§ **Passage to read**
=== Section Start ===
Despite the government putting industry at the centre of its recovery plans, the full impact of Covid-19 is expected to spell uncertainty for the construction industry
According to the Construction Products Association’s (CPA) latest forecasting, changes to the UK economy brought on by the Covid-19 pandemic, and uncertainty around consumer confidence and unemployment rates, could prove significant to construction industry activity returning to pre-Covid growth rates.
Although activity on-site returned quicker than initially expected post-lockdown, the CPA Summer Scenarios still anticipates construction output in 2020 to fall by 20.6%. The worst affected sectors include private housing (-33%) and commercial (-29%).
The report suggests that returns to construction sites from mid-May were largely to drive completions on existing projects and refurbishments that couldn’t take place during the restrictions.
However, uncertainty remains around long-term demand and future orders given the state of the wider economy.
Priority for housing projects
Completions have been prioritised for housing projects since the easing of lockdown. This is due to the first phase of construction for Help to Buy requiring completion by 31 December, and a stamp duty holiday announced by the government.
Although the long-term confidence for new developments seems fragile with the prospect for rising unemployment and signs that lender appetite is worsening.
=== Section End ===
§ **Entries provided**
=== Section Start ===
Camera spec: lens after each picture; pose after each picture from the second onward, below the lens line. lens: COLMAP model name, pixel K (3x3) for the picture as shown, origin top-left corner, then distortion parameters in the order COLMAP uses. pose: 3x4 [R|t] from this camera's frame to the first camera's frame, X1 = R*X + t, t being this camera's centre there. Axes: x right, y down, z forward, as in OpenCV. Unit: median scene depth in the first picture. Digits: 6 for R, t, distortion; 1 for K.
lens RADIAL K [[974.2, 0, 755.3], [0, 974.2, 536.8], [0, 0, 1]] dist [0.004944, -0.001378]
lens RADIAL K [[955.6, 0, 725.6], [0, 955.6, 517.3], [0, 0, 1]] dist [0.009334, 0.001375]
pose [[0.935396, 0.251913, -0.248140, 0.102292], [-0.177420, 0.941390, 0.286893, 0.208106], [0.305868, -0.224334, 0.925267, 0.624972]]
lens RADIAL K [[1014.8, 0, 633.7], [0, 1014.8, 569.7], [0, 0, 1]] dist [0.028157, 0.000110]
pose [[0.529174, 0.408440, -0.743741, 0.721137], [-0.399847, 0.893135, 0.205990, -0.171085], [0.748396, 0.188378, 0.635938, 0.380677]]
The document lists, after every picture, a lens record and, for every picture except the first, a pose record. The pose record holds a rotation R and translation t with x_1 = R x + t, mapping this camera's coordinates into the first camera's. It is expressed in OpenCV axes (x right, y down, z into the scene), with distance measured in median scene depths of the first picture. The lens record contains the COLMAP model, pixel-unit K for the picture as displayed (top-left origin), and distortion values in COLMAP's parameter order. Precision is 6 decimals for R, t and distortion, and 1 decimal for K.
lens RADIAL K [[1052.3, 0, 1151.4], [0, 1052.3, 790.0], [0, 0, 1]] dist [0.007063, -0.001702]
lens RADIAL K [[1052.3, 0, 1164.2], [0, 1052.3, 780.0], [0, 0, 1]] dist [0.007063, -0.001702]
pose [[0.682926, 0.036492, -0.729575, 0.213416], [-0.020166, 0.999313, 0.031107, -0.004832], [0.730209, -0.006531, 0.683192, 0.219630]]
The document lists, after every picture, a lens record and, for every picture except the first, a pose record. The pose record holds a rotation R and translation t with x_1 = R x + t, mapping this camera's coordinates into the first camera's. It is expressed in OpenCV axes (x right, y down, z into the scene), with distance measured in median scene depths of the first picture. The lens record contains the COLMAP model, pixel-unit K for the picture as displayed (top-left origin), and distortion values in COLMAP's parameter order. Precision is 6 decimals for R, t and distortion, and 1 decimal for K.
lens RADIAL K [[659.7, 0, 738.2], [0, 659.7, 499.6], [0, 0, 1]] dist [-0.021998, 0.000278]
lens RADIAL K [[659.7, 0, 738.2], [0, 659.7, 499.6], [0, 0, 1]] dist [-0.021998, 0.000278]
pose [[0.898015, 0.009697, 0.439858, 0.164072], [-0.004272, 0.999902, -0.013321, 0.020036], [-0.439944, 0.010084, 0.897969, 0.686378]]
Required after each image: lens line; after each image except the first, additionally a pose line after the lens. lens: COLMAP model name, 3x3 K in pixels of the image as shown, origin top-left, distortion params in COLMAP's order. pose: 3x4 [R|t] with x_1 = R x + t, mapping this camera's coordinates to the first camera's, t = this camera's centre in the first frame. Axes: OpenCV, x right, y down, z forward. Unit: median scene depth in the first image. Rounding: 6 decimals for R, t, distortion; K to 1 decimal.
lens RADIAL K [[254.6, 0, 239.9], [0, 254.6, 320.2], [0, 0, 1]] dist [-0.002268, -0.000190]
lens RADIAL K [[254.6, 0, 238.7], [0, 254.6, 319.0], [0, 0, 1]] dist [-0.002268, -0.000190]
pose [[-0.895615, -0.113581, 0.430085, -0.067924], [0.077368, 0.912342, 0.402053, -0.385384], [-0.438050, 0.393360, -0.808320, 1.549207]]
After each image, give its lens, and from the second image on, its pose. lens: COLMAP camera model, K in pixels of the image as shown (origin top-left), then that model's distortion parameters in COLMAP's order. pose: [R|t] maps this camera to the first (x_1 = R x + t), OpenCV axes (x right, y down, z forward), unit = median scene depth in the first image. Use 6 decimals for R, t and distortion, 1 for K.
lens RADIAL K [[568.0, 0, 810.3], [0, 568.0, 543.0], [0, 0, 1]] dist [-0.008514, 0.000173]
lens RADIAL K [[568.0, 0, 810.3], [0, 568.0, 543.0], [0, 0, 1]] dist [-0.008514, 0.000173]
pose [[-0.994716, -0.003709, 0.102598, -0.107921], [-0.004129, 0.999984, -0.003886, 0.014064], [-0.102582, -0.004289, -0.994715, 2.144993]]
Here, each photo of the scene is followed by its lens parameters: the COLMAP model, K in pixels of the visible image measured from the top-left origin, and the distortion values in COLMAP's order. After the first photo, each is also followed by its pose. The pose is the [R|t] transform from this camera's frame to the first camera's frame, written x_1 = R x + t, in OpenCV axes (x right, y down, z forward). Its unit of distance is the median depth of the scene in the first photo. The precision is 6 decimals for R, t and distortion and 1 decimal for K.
=== Section End ===
§ **Check your understanding**
**A.** According to the construction forecast article, by what percentage is construction output expected to fall in 2020?
**B.** From the construction forecast article, reproduce the part that opens with the words containing "However, uncertainty remains" and closes with "by the government.".
**C.** Using the construction forecast article, explain why completions have been prioritized for housing projects since lockdown eased.
The records were taken from a different source than the article.

§ **Activity answers**
**A.** It is expected to fall by 20.6%.

**B.**
However, uncertainty remains around long-term demand and future orders given the state of the wider economy.
Priority for housing projects
Completions have been prioritised for housing projects since the easing of lockdown. This is due to the first phase of construction for Help to Buy requiring completion by 31 December, and a stamp duty holiday announced by the government.

**C.** The first phase of construction for Help to Buy has to be completed by 31 December. The government also announced a stamp duty holiday.